Häufig gestellte Fragen (FAQs)
1. Wann sollte man `how=’left’` oder `how=’right’` verwenden?
– `how=’left’` behält alle Zeilen des linken DataFrames und fügt passende Zeilen aus dem rechten DataFrame hinzu. `how=’right’` behält alle Zeilen des rechten DataFrames und fügt passende Zeilen des linken DataFrames hinzu.
2. Wie verhindert man Duplikate bei einer Zusammenführung?
– Mit der Option `indicator=True` wird eine Spalte ‚_merge‘ hinzugefügt, die die Art des Merges angibt. So können Duplikate herausgefiltert werden.
3. Wie kann man die Reihenfolge der Spalten im Ergebnis beeinflussen?
– Die Spalten des Ergebnisses können durch `sort=True` alphabetisch sortiert werden.
4. Was ist der Unterschied zwischen `inner`, `left` und `right` Merge?
– `inner` gibt nur übereinstimmende Zeilen zurück. `left` gibt alle Zeilen des linken DataFrames und die passenden des rechten zurück. `right` gibt alle Zeilen des rechten DataFrames und die passenden des linken zurück.
5. Wie kann die Leistung der `merge()`-Funktion verbessert werden?
– Das Setzen von Indizes auf den Spalten, die für den Merge genutzt werden, kann die Performance erhöhen.
6. Was bedeutet `left_index=True` oder `right_index=True`?
– Diese Optionen legen fest, dass die Indizes des jeweiligen DataFrames als Schlüssel für den Merge dienen sollen.

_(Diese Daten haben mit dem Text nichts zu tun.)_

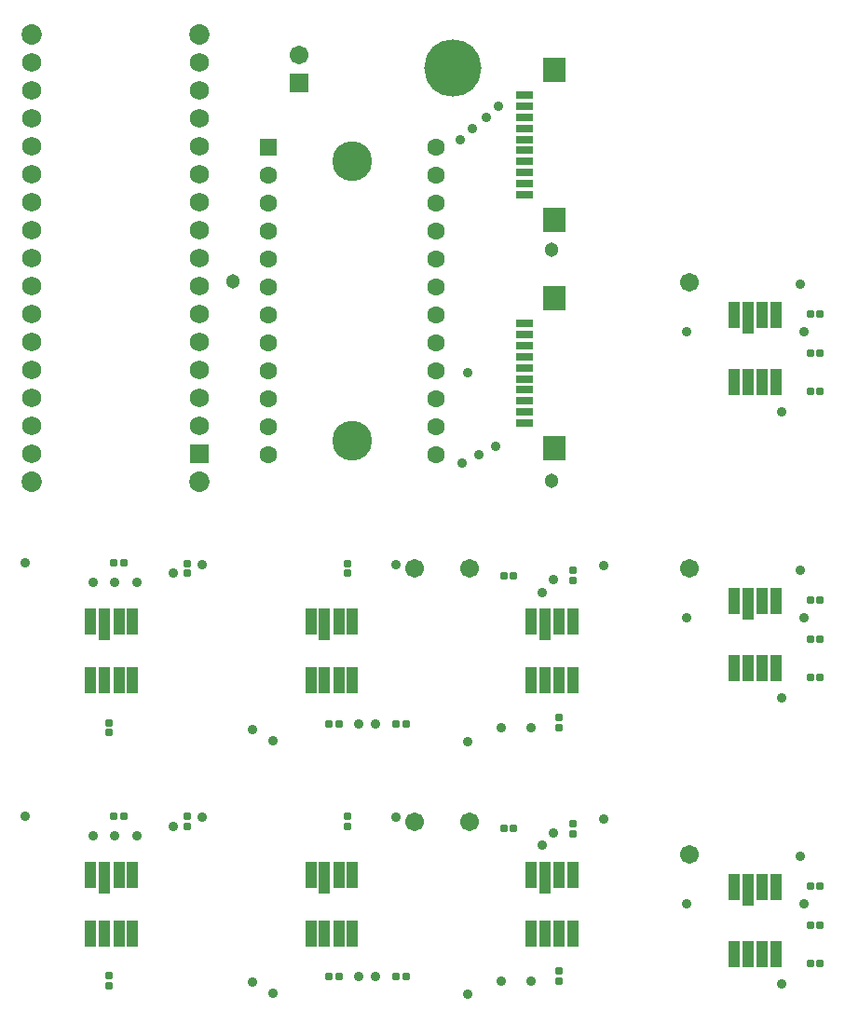
<source format=gbr>
%TF.GenerationSoftware,Altium Limited,Altium Designer,24.3.1 (35)*%
G04 Layer_Color=8388736*
%FSLAX45Y45*%
%MOMM*%
%TF.SameCoordinates,065391E9-2A1D-4ECE-AA0D-878B158C5FC5*%
%TF.FilePolarity,Negative*%
%TF.FileFunction,Soldermask,Top*%
%TF.Part,CustomerPanel*%
G01*
G75*
%TA.AperFunction,SMDPad,CuDef*%
%ADD34R,2.00320X2.20320*%
%ADD35R,1.50320X0.80320*%
G04:AMPARAMS|DCode=36|XSize=0.7532mm|YSize=0.7032mm|CornerRadius=0.1641mm|HoleSize=0mm|Usage=FLASHONLY|Rotation=0.000|XOffset=0mm|YOffset=0mm|HoleType=Round|Shape=RoundedRectangle|*
%AMROUNDEDRECTD36*
21,1,0.75320,0.37500,0,0,0.0*
21,1,0.42500,0.70320,0,0,0.0*
1,1,0.32820,0.21250,-0.18750*
1,1,0.32820,-0.21250,-0.18750*
1,1,0.32820,-0.21250,0.18750*
1,1,0.32820,0.21250,0.18750*
%
%ADD36ROUNDEDRECTD36*%
G04:AMPARAMS|DCode=37|XSize=0.7532mm|YSize=0.7032mm|CornerRadius=0.1641mm|HoleSize=0mm|Usage=FLASHONLY|Rotation=270.000|XOffset=0mm|YOffset=0mm|HoleType=Round|Shape=RoundedRectangle|*
%AMROUNDEDRECTD37*
21,1,0.75320,0.37500,0,0,270.0*
21,1,0.42500,0.70320,0,0,270.0*
1,1,0.32820,-0.18750,-0.21250*
1,1,0.32820,-0.18750,0.21250*
1,1,0.32820,0.18750,0.21250*
1,1,0.32820,0.18750,-0.21250*
%
%ADD37ROUNDEDRECTD37*%
%ADD38R,1.10320X2.45320*%
%ADD39R,1.10320X3.00320*%
%TA.AperFunction,ComponentPad*%
%ADD40C,1.71120*%
%ADD41R,1.71120X1.71120*%
%ADD42C,1.85420*%
%ADD43C,1.72720*%
%ADD44R,1.72720X1.72720*%
%ADD45C,3.61600*%
%ADD46C,1.60800*%
%ADD47R,1.60800X1.60800*%
%TA.AperFunction,ViaPad*%
%ADD48C,1.30320*%
%ADD49C,5.20320*%
%ADD50C,0.90320*%
%ADD51C,1.70320*%
D34*
X4927600Y7120001D02*
D03*
Y8479999D02*
D03*
Y6405000D02*
D03*
Y5045003D02*
D03*
D35*
X4652599Y8250002D02*
D03*
Y8150002D02*
D03*
Y8050002D02*
D03*
Y7950002D02*
D03*
Y7850002D02*
D03*
Y7750003D02*
D03*
Y7649998D02*
D03*
Y7549998D02*
D03*
Y7449998D02*
D03*
Y7349998D02*
D03*
Y5275000D02*
D03*
Y5374999D02*
D03*
Y5474999D02*
D03*
Y5574999D02*
D03*
Y5675004D02*
D03*
Y5775004D02*
D03*
Y5875003D02*
D03*
Y5975003D02*
D03*
Y6075003D02*
D03*
Y6175003D02*
D03*
D36*
X876300Y158201D02*
D03*
Y248199D02*
D03*
X1587498Y1695997D02*
D03*
Y1606000D02*
D03*
X876300Y2458201D02*
D03*
Y2548199D02*
D03*
X1587498Y3995997D02*
D03*
Y3906000D02*
D03*
X3041400Y1606001D02*
D03*
Y1696004D02*
D03*
Y3906001D02*
D03*
Y3996004D02*
D03*
X5092200Y1632499D02*
D03*
Y1542501D02*
D03*
X4966600Y203200D02*
D03*
Y293197D02*
D03*
X5092200Y3932499D02*
D03*
Y3842501D02*
D03*
X4966600Y2503200D02*
D03*
Y2593197D02*
D03*
D37*
X920196Y1699300D02*
D03*
X1010199D02*
D03*
X920196Y3999300D02*
D03*
X1010199D02*
D03*
X3574999Y241300D02*
D03*
X3485001D02*
D03*
X2875202D02*
D03*
X2965200D02*
D03*
X3574999Y2541300D02*
D03*
X3485001D02*
D03*
X2875202D02*
D03*
X2965200D02*
D03*
X7250401Y1066800D02*
D03*
X7340399D02*
D03*
X7340404Y361200D02*
D03*
X7250401D02*
D03*
X7340399Y711200D02*
D03*
X7250401D02*
D03*
Y3666800D02*
D03*
X7340399D02*
D03*
X7340404Y2961200D02*
D03*
X7250401D02*
D03*
X7340399Y3311200D02*
D03*
X7250401D02*
D03*
Y6266800D02*
D03*
X7340399D02*
D03*
X7340404Y5561200D02*
D03*
X7250401D02*
D03*
X7340399Y5911200D02*
D03*
X7250401D02*
D03*
X4552999Y1587500D02*
D03*
X4463001D02*
D03*
X4552999Y3887500D02*
D03*
X4463001D02*
D03*
D38*
X711581Y634228D02*
D03*
X836585D02*
D03*
X966582D02*
D03*
X1091585D02*
D03*
X711581Y1169228D02*
D03*
X966582D02*
D03*
X1091585D02*
D03*
X711581Y2934228D02*
D03*
X836585D02*
D03*
X966582D02*
D03*
X1091585D02*
D03*
X711581Y3469228D02*
D03*
X966582D02*
D03*
X1091585D02*
D03*
X2709884Y632526D02*
D03*
X2834883D02*
D03*
X2964885D02*
D03*
X3089884D02*
D03*
X2709884Y1167526D02*
D03*
X2964885D02*
D03*
X3089884D02*
D03*
X2709884Y2932526D02*
D03*
X2834883D02*
D03*
X2964885D02*
D03*
X3089884D02*
D03*
X2709884Y3467526D02*
D03*
X2964885D02*
D03*
X3089884D02*
D03*
X6558800Y444500D02*
D03*
X6939800Y1054100D02*
D03*
X6812800D02*
D03*
X6558800D02*
D03*
X6685800Y444500D02*
D03*
X6812800D02*
D03*
X6939800D02*
D03*
X6558800Y3044500D02*
D03*
X6939800Y3654100D02*
D03*
X6812800D02*
D03*
X6558800D02*
D03*
X6685800Y3044500D02*
D03*
X6812800D02*
D03*
X6939800D02*
D03*
X6558800Y5644500D02*
D03*
X6939800Y6254100D02*
D03*
X6812800D02*
D03*
X6558800D02*
D03*
X6685800Y5644500D02*
D03*
X6812800D02*
D03*
X6939800D02*
D03*
X4711581Y634228D02*
D03*
X4836584D02*
D03*
X4966582D02*
D03*
X5091585D02*
D03*
X4711581Y1169228D02*
D03*
X4966582D02*
D03*
X5091585D02*
D03*
X4711581Y2934228D02*
D03*
X4836584D02*
D03*
X4966582D02*
D03*
X5091585D02*
D03*
X4711581Y3469228D02*
D03*
X4966582D02*
D03*
X5091585D02*
D03*
D39*
X836585Y1141730D02*
D03*
Y3441730D02*
D03*
X2834883Y1140028D02*
D03*
Y3440028D02*
D03*
X6685800Y1028700D02*
D03*
Y3628700D02*
D03*
Y6228700D02*
D03*
X4836584Y1141730D02*
D03*
Y3441730D02*
D03*
D40*
X2603500Y8614800D02*
D03*
D41*
Y8364800D02*
D03*
D42*
X1701800Y8806001D02*
D03*
X177800D02*
D03*
Y4742001D02*
D03*
X1701800D02*
D03*
D43*
X177800Y4996001D02*
D03*
Y5250001D02*
D03*
Y5504001D02*
D03*
Y5758001D02*
D03*
Y6012001D02*
D03*
Y6266001D02*
D03*
Y6520001D02*
D03*
Y6774001D02*
D03*
Y7028001D02*
D03*
Y7282001D02*
D03*
Y7536001D02*
D03*
Y7790001D02*
D03*
Y8044001D02*
D03*
Y8298001D02*
D03*
Y8552001D02*
D03*
X1701800D02*
D03*
Y8298001D02*
D03*
Y8044001D02*
D03*
Y7790001D02*
D03*
Y7536001D02*
D03*
Y7282001D02*
D03*
Y7028001D02*
D03*
Y6774001D02*
D03*
Y6520001D02*
D03*
Y6266001D02*
D03*
Y6012001D02*
D03*
Y5758001D02*
D03*
Y5504001D02*
D03*
Y5250001D02*
D03*
D44*
Y4996001D02*
D03*
D45*
X3086100Y5109600D02*
D03*
Y7649600D02*
D03*
D46*
X3848100Y7776600D02*
D03*
Y7522600D02*
D03*
Y7268600D02*
D03*
Y7014600D02*
D03*
Y6760600D02*
D03*
Y6506600D02*
D03*
Y6252600D02*
D03*
Y5998600D02*
D03*
Y5744600D02*
D03*
Y5490600D02*
D03*
Y5236600D02*
D03*
Y4982600D02*
D03*
X2324100D02*
D03*
Y5236600D02*
D03*
Y5490600D02*
D03*
Y5744600D02*
D03*
Y5998600D02*
D03*
Y6252600D02*
D03*
Y6506600D02*
D03*
Y6760600D02*
D03*
Y7014600D02*
D03*
Y7268600D02*
D03*
Y7522600D02*
D03*
D47*
Y7776600D02*
D03*
D48*
X4900000Y4750000D02*
D03*
Y6850000D02*
D03*
X2006600Y6557400D02*
D03*
D49*
X4000000Y8500000D02*
D03*
D50*
X4069412Y7850000D02*
D03*
X4182127Y7950000D02*
D03*
X4419600Y8150000D02*
D03*
X4305300Y8050000D02*
D03*
X4241800Y4982600D02*
D03*
X4140200Y5731900D02*
D03*
X4394200Y5058800D02*
D03*
X4089400Y4906400D02*
D03*
X1130000Y1524000D02*
D03*
X930000D02*
D03*
X730000D02*
D03*
X1460500Y1610599D02*
D03*
X114300Y1701800D02*
D03*
X1724601Y1689100D02*
D03*
X1130000Y3824000D02*
D03*
X930000D02*
D03*
X730000D02*
D03*
X1460500Y3910598D02*
D03*
X114300Y4001800D02*
D03*
X1724601Y3989100D02*
D03*
X3143000Y241300D02*
D03*
X3295400D02*
D03*
X2177800Y190500D02*
D03*
X2368300Y88900D02*
D03*
X3485900Y1689100D02*
D03*
X3143000Y2541300D02*
D03*
X3295400D02*
D03*
X2177800Y2490500D02*
D03*
X2368300Y2388900D02*
D03*
X3485900Y3989100D02*
D03*
X6990600Y177800D02*
D03*
X7193800Y901700D02*
D03*
X7155700Y1333500D02*
D03*
X6127000Y901700D02*
D03*
X6990600Y2777800D02*
D03*
X7193800Y3501700D02*
D03*
X7155700Y3933500D02*
D03*
X6127000Y3501700D02*
D03*
X6990600Y5377800D02*
D03*
X7193800Y6101700D02*
D03*
X7155700Y6533500D02*
D03*
X6127000Y6101700D02*
D03*
X4812800Y1435100D02*
D03*
X4444500Y203200D02*
D03*
X4711600D02*
D03*
X4138902Y78740D02*
D03*
X5371600Y1676400D02*
D03*
X4914400Y1549400D02*
D03*
X4812800Y3735100D02*
D03*
X4444500Y2503200D02*
D03*
X4711600D02*
D03*
X4138902Y2378740D02*
D03*
X5371600Y3976400D02*
D03*
X4914400Y3849400D02*
D03*
D51*
X3649999Y1649999D02*
D03*
Y3949999D02*
D03*
X6150000Y1350000D02*
D03*
Y3950000D02*
D03*
Y6550000D02*
D03*
X4150000Y1650000D02*
D03*
Y3950000D02*
D03*
%TF.MD5,f35bb47a4fc31bd71e9694c59d516317*%
M02*

</source>
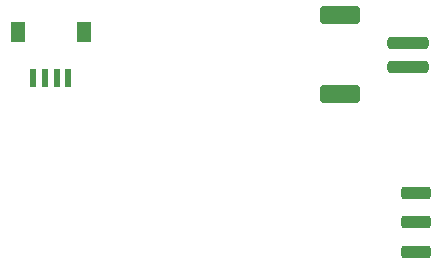
<source format=gbr>
%TF.GenerationSoftware,KiCad,Pcbnew,9.0.0*%
%TF.CreationDate,2025-05-17T10:00:07-07:00*%
%TF.ProjectId,nnv2-toupee,6e6e7632-2d74-46f7-9570-65652e6b6963,rev?*%
%TF.SameCoordinates,Original*%
%TF.FileFunction,Paste,Bot*%
%TF.FilePolarity,Positive*%
%FSLAX46Y46*%
G04 Gerber Fmt 4.6, Leading zero omitted, Abs format (unit mm)*
G04 Created by KiCad (PCBNEW 9.0.0) date 2025-05-17 10:00:07*
%MOMM*%
%LPD*%
G01*
G04 APERTURE LIST*
G04 Aperture macros list*
%AMRoundRect*
0 Rectangle with rounded corners*
0 $1 Rounding radius*
0 $2 $3 $4 $5 $6 $7 $8 $9 X,Y pos of 4 corners*
0 Add a 4 corners polygon primitive as box body*
4,1,4,$2,$3,$4,$5,$6,$7,$8,$9,$2,$3,0*
0 Add four circle primitives for the rounded corners*
1,1,$1+$1,$2,$3*
1,1,$1+$1,$4,$5*
1,1,$1+$1,$6,$7*
1,1,$1+$1,$8,$9*
0 Add four rect primitives between the rounded corners*
20,1,$1+$1,$2,$3,$4,$5,0*
20,1,$1+$1,$4,$5,$6,$7,0*
20,1,$1+$1,$6,$7,$8,$9,0*
20,1,$1+$1,$8,$9,$2,$3,0*%
G04 Aperture macros list end*
%ADD10R,0.600000X1.550000*%
%ADD11R,1.200000X1.800000*%
%ADD12RoundRect,0.200000X-1.050000X0.300000X-1.050000X-0.300000X1.050000X-0.300000X1.050000X0.300000X0*%
%ADD13RoundRect,0.250000X1.500000X-0.250000X1.500000X0.250000X-1.500000X0.250000X-1.500000X-0.250000X0*%
%ADD14RoundRect,0.250001X1.449999X-0.499999X1.449999X0.499999X-1.449999X0.499999X-1.449999X-0.499999X0*%
G04 APERTURE END LIST*
D10*
%TO.C,J2*%
X175390000Y-74300000D03*
X176390000Y-74300000D03*
X177390000Y-74300000D03*
X178390000Y-74300000D03*
D11*
X174090000Y-70400000D03*
X179690000Y-70400000D03*
%TD*%
D12*
%TO.C,SW1*%
X207850000Y-84020000D03*
X207850000Y-86520000D03*
X207850000Y-89020000D03*
%TD*%
D13*
%TO.C,J1*%
X207130000Y-73340000D03*
X207130000Y-71340000D03*
D14*
X201380000Y-75690000D03*
X201380000Y-68990000D03*
%TD*%
M02*

</source>
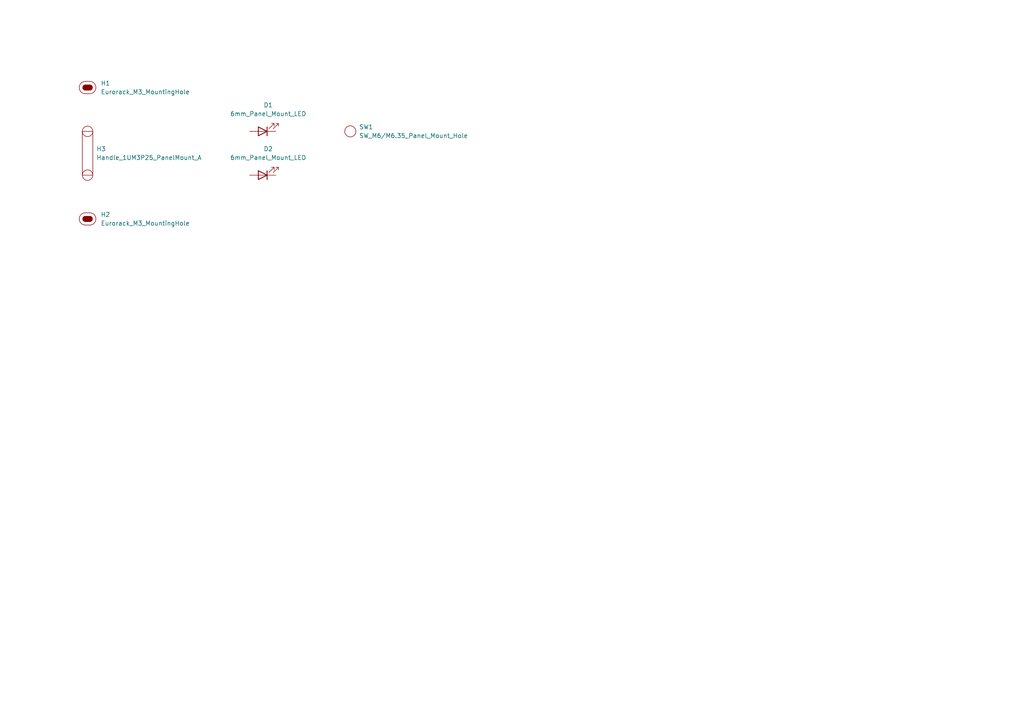
<source format=kicad_sch>
(kicad_sch
	(version 20250114)
	(generator "eeschema")
	(generator_version "9.0")
	(uuid "7ec89f18-3ad2-427c-9eba-8d29de940c79")
	(paper "A4")
	
	(symbol
		(lib_id "EXC:6mm_Panel_Mount_LED")
		(at 76.2 38.1 0)
		(unit 1)
		(exclude_from_sim no)
		(in_bom yes)
		(on_board yes)
		(dnp no)
		(fields_autoplaced yes)
		(uuid "0db9f995-807e-48a8-8ecc-b872637f499d")
		(property "Reference" "D1"
			(at 77.7875 30.48 0)
			(effects
				(font
					(size 1.27 1.27)
				)
			)
		)
		(property "Value" "6mm_Panel_Mount_LED"
			(at 77.7875 33.02 0)
			(effects
				(font
					(size 1.27 1.27)
				)
			)
		)
		(property "Footprint" "EXC:6mm_Panel_Mount_LED"
			(at 76.2 40.132 0)
			(effects
				(font
					(size 1.27 1.27)
				)
				(hide yes)
			)
		)
		(property "Datasheet" "~"
			(at 76.2 38.1 0)
			(effects
				(font
					(size 1.27 1.27)
				)
				(hide yes)
			)
		)
		(property "Description" "Light emitting diode"
			(at 76.2 43.434 0)
			(effects
				(font
					(size 1.27 1.27)
				)
				(hide yes)
			)
		)
		(pin "1"
			(uuid "681294bd-9c1a-4ca7-8f27-cffc9149beaa")
		)
		(pin "2"
			(uuid "3674a888-debd-4b6f-aa21-e5d90adfbbfa")
		)
		(instances
			(project ""
				(path "/7ec89f18-3ad2-427c-9eba-8d29de940c79"
					(reference "D1")
					(unit 1)
				)
			)
		)
	)
	(symbol
		(lib_id "EXC:Eurorack_M3_MountingHole")
		(at 25.4 25.4 0)
		(unit 1)
		(exclude_from_sim no)
		(in_bom yes)
		(on_board yes)
		(dnp no)
		(fields_autoplaced yes)
		(uuid "24d352a0-1935-4011-961c-149c752b2cea")
		(property "Reference" "H1"
			(at 29.21 24.1299 0)
			(effects
				(font
					(size 1.27 1.27)
				)
				(justify left)
			)
		)
		(property "Value" "Eurorack_M3_MountingHole"
			(at 29.21 26.6699 0)
			(effects
				(font
					(size 1.27 1.27)
				)
				(justify left)
			)
		)
		(property "Footprint" "EXC:MountingHole_3.2mm_M3"
			(at 25.4 30.988 0)
			(effects
				(font
					(size 1.27 1.27)
				)
				(hide yes)
			)
		)
		(property "Datasheet" "~"
			(at 25.4 25.4 0)
			(effects
				(font
					(size 1.27 1.27)
				)
				(hide yes)
			)
		)
		(property "Description" "Mounting Hole without connection"
			(at 25.4 28.702 0)
			(effects
				(font
					(size 1.27 1.27)
				)
				(hide yes)
			)
		)
		(instances
			(project ""
				(path "/7ec89f18-3ad2-427c-9eba-8d29de940c79"
					(reference "H1")
					(unit 1)
				)
			)
		)
	)
	(symbol
		(lib_id "EXC:Handle_1UM3P25_A")
		(at 25.4 38.1 0)
		(unit 1)
		(exclude_from_sim no)
		(in_bom yes)
		(on_board yes)
		(dnp no)
		(fields_autoplaced yes)
		(uuid "631af0ca-14d1-4329-953c-423ee80fd295")
		(property "Reference" "H3"
			(at 27.94 43.1799 0)
			(effects
				(font
					(size 1.27 1.27)
				)
				(justify left)
			)
		)
		(property "Value" "Handle_1UM3P25_PanelMount_A"
			(at 27.94 45.7199 0)
			(effects
				(font
					(size 1.27 1.27)
				)
				(justify left)
			)
		)
		(property "Footprint" "EXC:Handle_1UM3P25_A"
			(at 25.4 53.34 0)
			(effects
				(font
					(size 1.27 1.27)
				)
				(hide yes)
			)
		)
		(property "Datasheet" ""
			(at 25.4 38.1 0)
			(effects
				(font
					(size 1.27 1.27)
				)
				(hide yes)
			)
		)
		(property "Description" ""
			(at 25.4 38.1 0)
			(effects
				(font
					(size 1.27 1.27)
				)
				(hide yes)
			)
		)
		(instances
			(project ""
				(path "/7ec89f18-3ad2-427c-9eba-8d29de940c79"
					(reference "H3")
					(unit 1)
				)
			)
		)
	)
	(symbol
		(lib_id "EXC:Eurorack_M3_MountingHole")
		(at 25.4 63.5 0)
		(unit 1)
		(exclude_from_sim no)
		(in_bom yes)
		(on_board yes)
		(dnp no)
		(fields_autoplaced yes)
		(uuid "7cb2a10f-3daa-435d-8719-aad349a511ee")
		(property "Reference" "H2"
			(at 29.21 62.2299 0)
			(effects
				(font
					(size 1.27 1.27)
				)
				(justify left)
			)
		)
		(property "Value" "Eurorack_M3_MountingHole"
			(at 29.21 64.7699 0)
			(effects
				(font
					(size 1.27 1.27)
				)
				(justify left)
			)
		)
		(property "Footprint" "EXC:MountingHole_3.2mm_M3"
			(at 25.4 69.088 0)
			(effects
				(font
					(size 1.27 1.27)
				)
				(hide yes)
			)
		)
		(property "Datasheet" "~"
			(at 25.4 63.5 0)
			(effects
				(font
					(size 1.27 1.27)
				)
				(hide yes)
			)
		)
		(property "Description" "Mounting Hole without connection"
			(at 25.4 66.802 0)
			(effects
				(font
					(size 1.27 1.27)
				)
				(hide yes)
			)
		)
		(instances
			(project "ToggleSwitch_wH_1U7HP1x1Bv2"
				(path "/7ec89f18-3ad2-427c-9eba-8d29de940c79"
					(reference "H2")
					(unit 1)
				)
			)
		)
	)
	(symbol
		(lib_id "EXC:SW_M6/6.35_Panel_Mount_Hole")
		(at 101.6 38.1 0)
		(unit 1)
		(exclude_from_sim no)
		(in_bom yes)
		(on_board yes)
		(dnp no)
		(fields_autoplaced yes)
		(uuid "bbf9d58f-6e44-4b94-99c3-71450daba6a1")
		(property "Reference" "SW1"
			(at 104.14 36.8299 0)
			(effects
				(font
					(size 1.27 1.27)
				)
				(justify left)
			)
		)
		(property "Value" "SW_M6/M6.35_Panel_Mount_Hole"
			(at 104.14 39.3699 0)
			(effects
				(font
					(size 1.27 1.27)
				)
				(justify left)
			)
		)
		(property "Footprint" "EXC:SW_M6-M6.35_Panel_Mount_Hole"
			(at 91.44 43.18 0)
			(effects
				(font
					(size 0.508 0.508)
				)
				(justify left)
				(hide yes)
			)
		)
		(property "Datasheet" "https://ae01.alicdn.com/kf/S30ba4cd8ca6748179fcb108112fb1d3fP.jpg"
			(at 91.44 45.212 0)
			(effects
				(font
					(size 0.508 0.508)
				)
				(justify left)
				(hide yes)
			)
		)
		(property "Description" "Hole for the top of the panel of the switch so it allows space for the M6-ish nut to sit inside"
			(at 91.44 42.164 0)
			(effects
				(font
					(size 0.508 0.508)
				)
				(justify left)
				(hide yes)
			)
		)
		(property "Source" "https://www.aliexpress.com/item/4000512396094.html"
			(at 91.44 44.196 0)
			(effects
				(font
					(size 0.508 0.508)
				)
				(justify left)
				(hide yes)
			)
		)
		(instances
			(project ""
				(path "/7ec89f18-3ad2-427c-9eba-8d29de940c79"
					(reference "SW1")
					(unit 1)
				)
			)
		)
	)
	(symbol
		(lib_id "EXC:6mm_Panel_Mount_LED")
		(at 76.2 50.8 0)
		(unit 1)
		(exclude_from_sim no)
		(in_bom yes)
		(on_board yes)
		(dnp no)
		(fields_autoplaced yes)
		(uuid "e1346443-940c-408b-aa47-1ab4eca2ae8a")
		(property "Reference" "D2"
			(at 77.7875 43.18 0)
			(effects
				(font
					(size 1.27 1.27)
				)
			)
		)
		(property "Value" "6mm_Panel_Mount_LED"
			(at 77.7875 45.72 0)
			(effects
				(font
					(size 1.27 1.27)
				)
			)
		)
		(property "Footprint" "EXC:6mm_Panel_Mount_LED"
			(at 76.2 52.832 0)
			(effects
				(font
					(size 1.27 1.27)
				)
				(hide yes)
			)
		)
		(property "Datasheet" "~"
			(at 76.2 50.8 0)
			(effects
				(font
					(size 1.27 1.27)
				)
				(hide yes)
			)
		)
		(property "Description" "Light emitting diode"
			(at 76.2 56.134 0)
			(effects
				(font
					(size 1.27 1.27)
				)
				(hide yes)
			)
		)
		(pin "1"
			(uuid "a9383019-e50c-48f7-9472-ce4ad0caebe0")
		)
		(pin "2"
			(uuid "1307212b-c328-4126-8cee-d218bb222256")
		)
		(instances
			(project "ToggleSwitch_wH_1U7HP1x1Bv2"
				(path "/7ec89f18-3ad2-427c-9eba-8d29de940c79"
					(reference "D2")
					(unit 1)
				)
			)
		)
	)
	(sheet_instances
		(path "/"
			(page "1")
		)
	)
	(embedded_fonts no)
)

</source>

7. Kann man mit `merge()` mehr als zwei DataFrames zusammenführen?
– Ja, man kann mehrere DataFrames nacheinander mergen.
8. Wie kann `merge()` mit relationalen Datenbanken genutzt werden?
– Daten aus Datenbanken können mit `pandas.read_sql()` importiert und dann mit `merge()` verknüpft werden.
9. Wie hilft `merge()` bei der Feature-Generierung?
– Durch die Kombination von Daten aus verschiedenen Quellen entstehen neue Features, die nützliche Informationen für Machine Learning liefern.
10. Welche zusätzlichen Möglichkeiten bietet `merge()` noch?
– Die `merge()`-Funktion bietet weitere Optionen, wie beispielsweise das Festlegen von Suffixen für gleiche Spaltennamen und die Beschränkung des Merges auf bestimmte Spalten.